::: Records to use

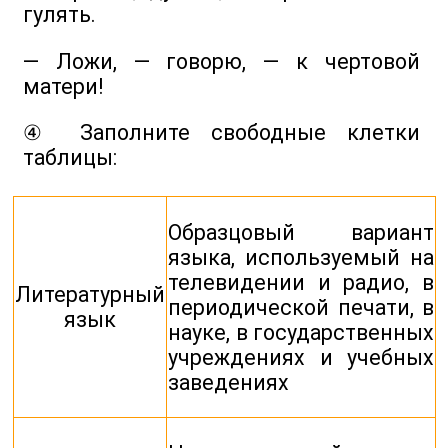
гулять.
— Ложи, — говорю, — к чертовой
матери!
④ Заполните свободные клетки
таблицы:
Образцовый вариант
языка, используемый на
телевидении и радио, в
Литературный
периодической печати, в
язык
науке, в государственных
учреждениях и учебных
заведениях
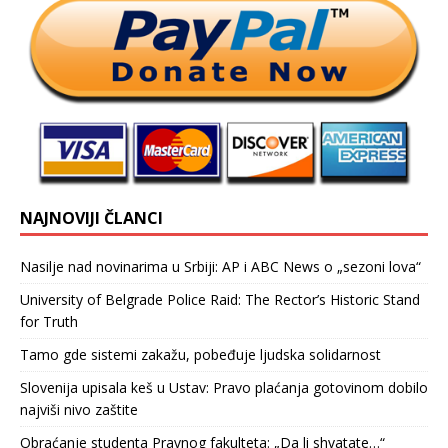
NAJNOVIJI ČLANCI
Nasilje nad novinarima u Srbiji: AP i ABC News o „sezoni lova“
University of Belgrade Police Raid: The Rector’s Historic Stand
for Truth
Tamo gde sistemi zakažu, pobeđuje ljudska solidarnost
Slovenija upisala keš u Ustav: Pravo plaćanja gotovinom dobilo
najviši nivo zaštite
Obraćanje studenta Pravnog fakulteta: „Da li shvatate…“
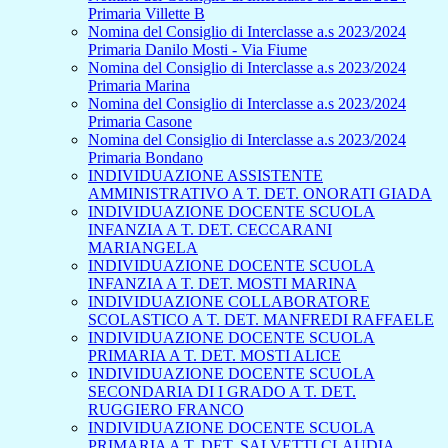
Primaria Villette B
Nomina del Consiglio di Interclasse a.s 2023/2024
Primaria Danilo Mosti - Via Fiume
Nomina del Consiglio di Interclasse a.s 2023/2024
Primaria Marina
Nomina del Consiglio di Interclasse a.s 2023/2024
Primaria Casone
Nomina del Consiglio di Interclasse a.s 2023/2024
Primaria Bondano
INDIVIDUAZIONE ASSISTENTE
AMMINISTRATIVO A T. DET. ONORATI GIADA
INDIVIDUAZIONE DOCENTE SCUOLA
INFANZIA A T. DET. CECCARANI
MARIANGELA
INDIVIDUAZIONE DOCENTE SCUOLA
INFANZIA A T. DET. MOSTI MARINA
INDIVIDUAZIONE COLLABORATORE
SCOLASTICO A T. DET. MANFREDI RAFFAELE
INDIVIDUAZIONE DOCENTE SCUOLA
PRIMARIA A T. DET. MOSTI ALICE
INDIVIDUAZIONE DOCENTE SCUOLA
SECONDARIA DI I GRADO A T. DET.
RUGGIERO FRANCO
INDIVIDUAZIONE DOCENTE SCUOLA
PRIMARIA A T. DET. SALVETTI CLAUDIA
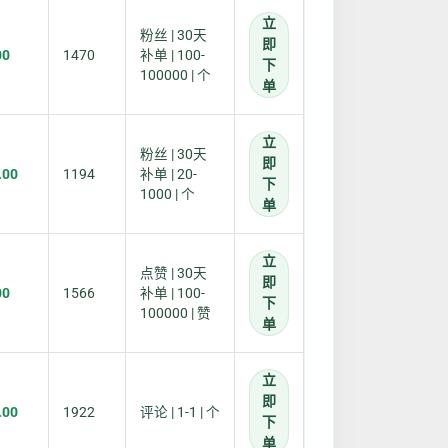
立
粉丝 | 30天
即
00
1470
补单 | 100-
下
100000 | 个
单
立
粉丝 | 30天
即
.00
1194
补单 | 20-
下
1000 | 个
单
立
点赞 | 30天
即
00
1566
补单 | 100-
下
100000 | 赞
单
立
即
.00
1922
评论 | 1-1 | 个
下
单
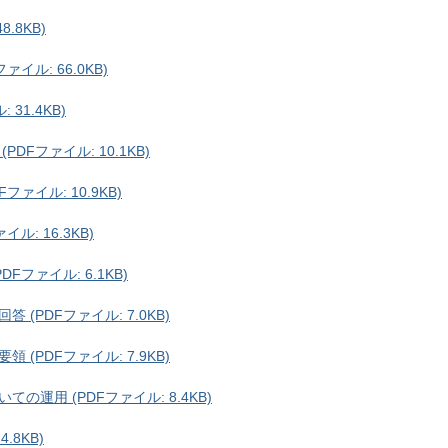
.8KB)
イル: 66.0KB)
31.4KB)
Fファイル: 10.1KB)
ァイル: 10.9KB)
: 16.3KB)
ファイル: 6.1KB)
(PDFファイル: 7.0KB)
(PDFファイル: 7.9KB)
運用 (PDFファイル: 8.4KB)
.8KB)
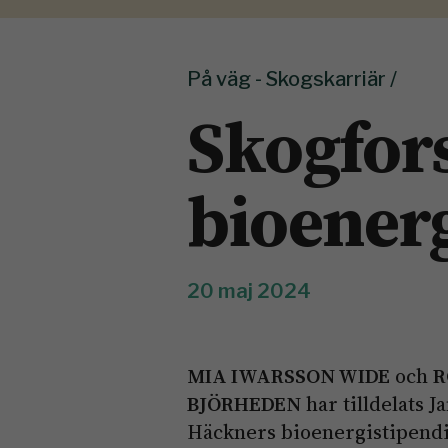
På väg - Skogskarriär /
Skogfor
bioener
20 maj 2024
MIA IWARSSON WIDE
och
R
BJÖRHEDEN
har tilldelats J
Häckners bioenergistipend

::::::

* _Directions for this task_
Give the entries again, exactly and in full, with no image included.

* _Result of the exercise_
гулять.
— Ложи, — говорю, — к чертовой
матери!
④ Заполните свободные клетки
таблицы:
Образцовый вариант
языка, используемый на
телевидении и радио, в
Литературный
периодической печати, в
язык
науке, в государственных
учреждениях и учебных
заведениях
NAJNOVIJI ČLANCI
Nasilje nad novinarima u Srbiji: AP i ABC News o „sezoni lova“
University of Belgrade Police Raid: The Rector’s Historic Stand
for Truth
Tamo gde sistemi zakažu, pobeđuje ljudska solidarnost
Slovenija upisala keš u Ustav: Pravo plaćanja gotovinom dobilo
najviši nivo zaštite
Obraćanje studenta Pravnog fakulteta: „Da li shvatate…“
Primaria Villette B
Nomina del Consiglio di Interclasse a.s 2023/2024
Primaria Danilo Mosti - Via Fiume
Nomina del Consiglio di Interclasse a.s 2023/2024
Primaria Marina
Nomina del Consiglio di Interclasse a.s 2023/2024
Primaria Casone
Nomina del Consiglio di Interclasse a.s 2023/2024
Primaria Bondano
INDIVIDUAZIONE ASSISTENTE
AMMINISTRATIVO A T. DET. ONORATI GIADA
INDIVIDUAZIONE DOCENTE SCUOLA
INFANZIA A T. DET. CECCARANI
MARIANGELA
INDIVIDUAZIONE DOCENTE SCUOLA
INFANZIA A T. DET. MOSTI MARINA
INDIVIDUAZIONE COLLABORATORE
SCOLASTICO A T. DET. MANFREDI RAFFAELE
INDIVIDUAZIONE DOCENTE SCUOLA
PRIMARIA A T. DET. MOSTI ALICE
INDIVIDUAZIONE DOCENTE SCUOLA
SECONDARIA DI I GRADO A T. DET.
RUGGIERO FRANCO
INDIVIDUAZIONE DOCENTE SCUOLA
PRIMARIA A T. DET. SALVETTI CLAUDIA
立
粉丝 | 30天
即
00
1470
补单 | 100-
下
100000 | 个
单
立
粉丝 | 30天
即
.00
1194
补单 | 20-
下
1000 | 个
单
立
点赞 | 30天
即
00
1566
补单 | 100-
下
100000 | 赞
单
立
即
.00
1922
评论 | 1-1 | 个
下
单
.8KB)
イル: 66.0KB)
31.4KB)
Fファイル: 10.1KB)
ァイル: 10.9KB)
: 16.3KB)
ファイル: 6.1KB)
(PDFファイル: 7.0KB)
(PDFファイル: 7.9KB)
運用 (PDFファイル: 8.4KB)
.8KB)
På väg - Skogskarriär /
Skogfor
bioener
20 maj 2024
MIA IWARSSON WIDE
och
R
BJÖRHEDEN
har tilldelats J
Häckners bioenergistipend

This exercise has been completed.